(Material provided):

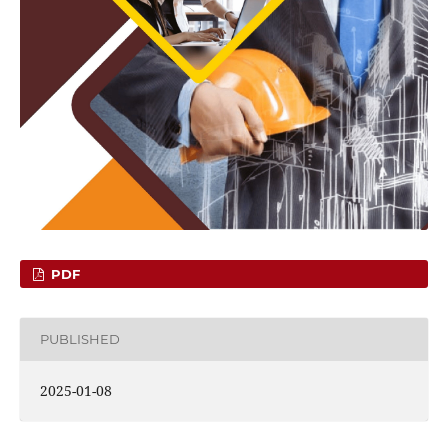
PDF
PUBLISHED
2025-01-08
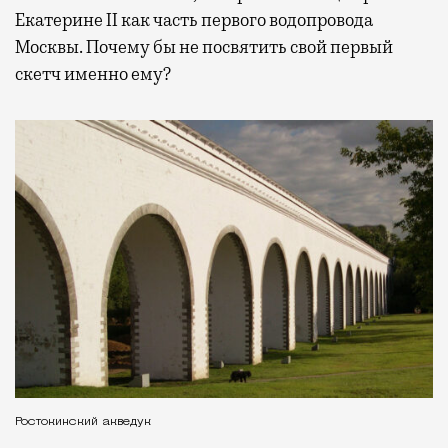
Екатерине II как часть первого водопровода
Москвы. Почему бы не посвятить свой первый
скетч именно ему?
Ростокинский акведук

(Required action): What you return should be only the lines from the line containing "Москвы. Почему бы не посвятить свой первый" through the end of the material above, reproduced exactly, first and last included.

(Response area):
Москвы. Почему бы не посвятить свой первый
скетч именно ему?
Ростокинский акведук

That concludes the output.